Così se dico “bello” sono convinta di trasmettere un messaggio positivo e mi auguro che chi ascolta recepisca esattamente questa sensazione.

Come mai allora in questo presente si sprecano parole, ipotesi, promesse, si seminano illusioni o si declamano solenni verità, sapendo a priori che neppure chi le pronuncia ritiene veritiere e credibili? Io sono della vecchia guardia, quella in cui se una parola era data valeva come un contratto, diventava una questione d’onore. Oggi invece con lo slang nel quale fatico a ritrovarmi mi rendo conto che le parole vengono maltrattate, strattonate di qua e di là come se fossero un’enorme gomma da masticare che si allunga e accorcia a seconda di come le si maneggia. Ecco che anche il significato che le incarna si modifica a guisa del momento, del mood di chi le libera come fiato.

E’ già difficile capirsi chiaramente quando ci si sforza di comunicare, se poi la malizia o l’equivoco sono già a monte, non ci sarà intesa alcuna! Ma forse lo scopo di questo perfido gioco è proprio aspergere incertezza e confusione…

La correttezza nell’esporre sottende l’estrema coerenza di volersi mettere in gioco, senza paura e senza maschera e il coraggio di tener fede a quanto affermato. Le parole non sono bandiere al vento, ma concrete entità che possono pesare come macigni o solleticare come una carezzevole piuma. Una volta pronunciate però restano.

Da ragazza ingenua quale ero, se il mio moroso bisbigliava alla cornetta del telefono fisso:

«Amore, quanto mi manchi!» io mi scioglievo in un brodo di emozione, sicura di aver scatenato nel suo animo un profondo turbamento, un dilaniante senso di vuoto.

La cosa che può apparire sconcertante è che ci credevo sul serio e non è mai passata neppure una volta per l’anticamera del mio cervello, la strisciante serpe del sospetto. Oggi di anni ne ho un sacco di più e se mio marito dopo quasi sei lustri di matrimonio pronunciasse quelle stesse parole, sorriderei con infinita tenerezza continuando a crederci, pur cogliendone l’essenza di pacata e meno ardita sfumatura.

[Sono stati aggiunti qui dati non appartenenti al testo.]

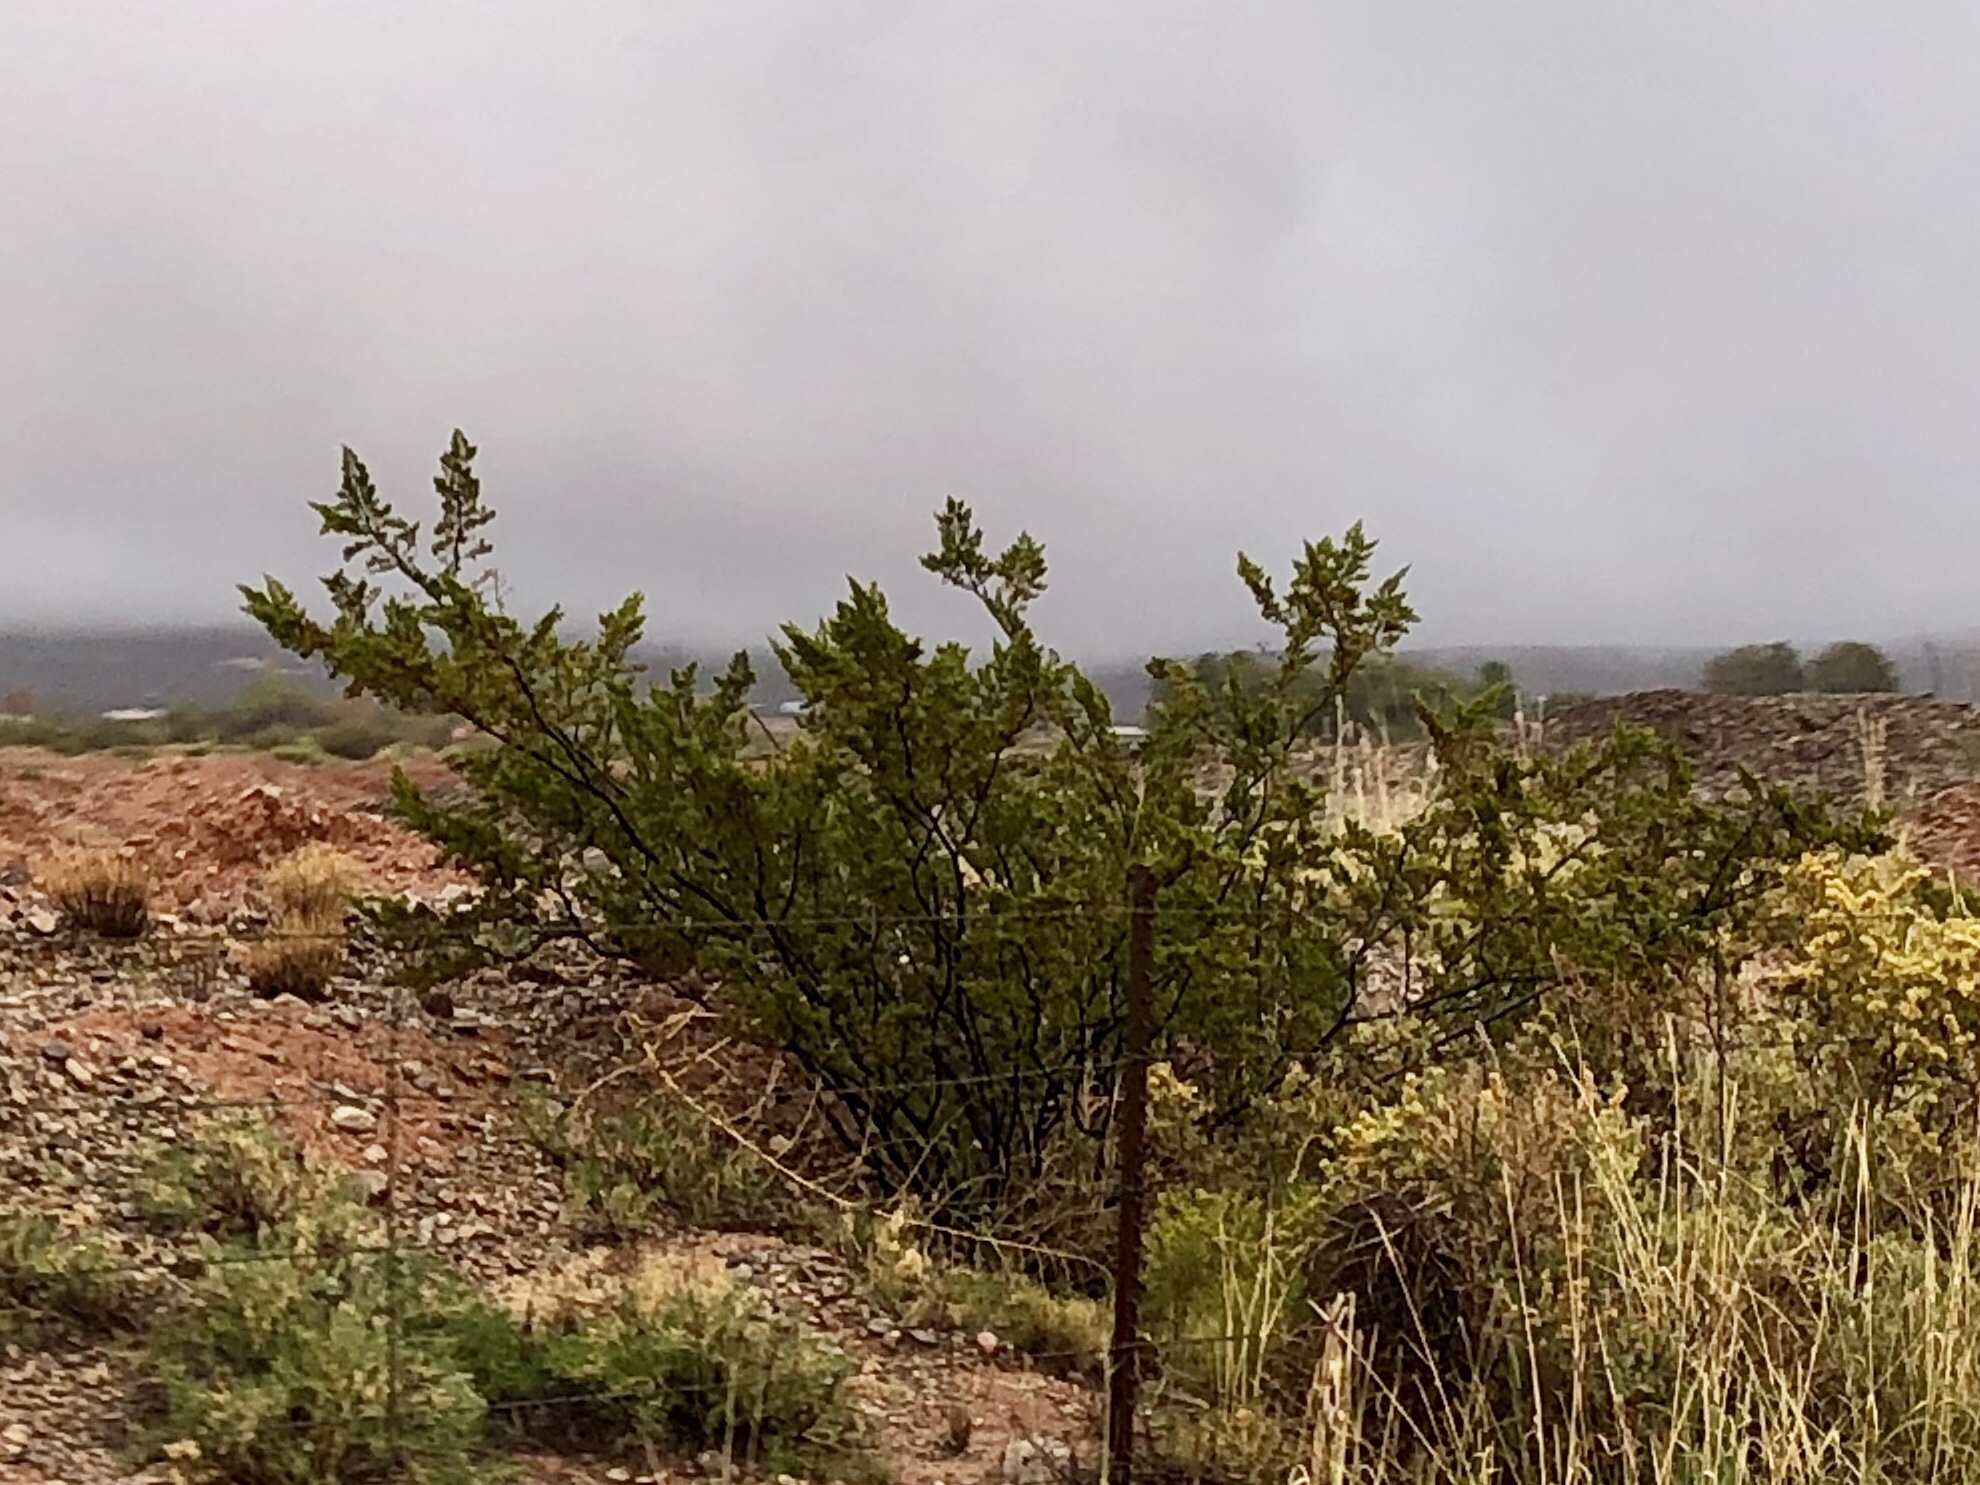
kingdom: Plantae
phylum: Tracheophyta
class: Magnoliopsida
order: Zygophyllales
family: Zygophyllaceae
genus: Larrea
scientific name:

Ma non avrei ugualmente motivo di dubitarne.

Se a una ragazza o a un ragazzo il partner racconta qualcosa di sé o fa progetti futuri, senza che l’altro lo pressi o lo induca a pianificare, non vedo perché titubare sull’autenticità dell’intenzione dichiarata.

Ma ne ho sentiti di casi in cui appena dopo essersi giurati amore eterno, ognuno aveva le sue storie, i suoi disegni che non coinvolgevano minimamente la controparte, o più romanticamente l’altra metà del cielo...

Perché allora sprecare tempo, fiato, parole se va ricercato sempre e comunque un senso remoto e secondario in ogni frase o discorso?

Forse nonostante l’età sono rimasta un’ingenua incallita. O forse ai miei tempi i rapporti erano dal vivo, “in diretta”, circoscritti in un ambito ameno, dove ci si frequentava, ci si conosceva bene e risultava più difficile barare con le parole. Beninteso, anche allora si prendevano certi abbagli, ma era tutto diverso…

Nel mondo di Internet dove la cerchia di amici è enormemente più ampia, gli scambi avvengono on line, si flirta sulla chat, ci si eccita a parole, rimanendo nell’ombra. Quando s’innesca il perverso godimento del raccontarsi, del dipingersi al meglio tanto non costa nulla, del fingere di ascoltare con vivo interesse le esigenze dell’altro, magari solo per portarselo a letto, tutto si confonde e si complica.

In questo gioco al massacro, dove le parole e le illusioni di cui sono colorate si sprecano sciatte e senza prezzo, sopravvive soltanto chi è scaltro e avvezzo all’intrigo, ai loschi maneggi mentali, chi tiene al proprio tornaconto. Per gli innocenti, dall’animo candido e schietto, non c’è partita, potrebbero ritirarsi nello spogliatoio già prima del fischio d’inizio.

Ma io continuerò ad amarle, queste benedette parole, a rispettarle con riverenza e riguardo, perché mi sono amiche, mi consolano, mi coccolano e mi rendono libera.

Sanno togliere, audaci, le catene a questa mia anima indomita.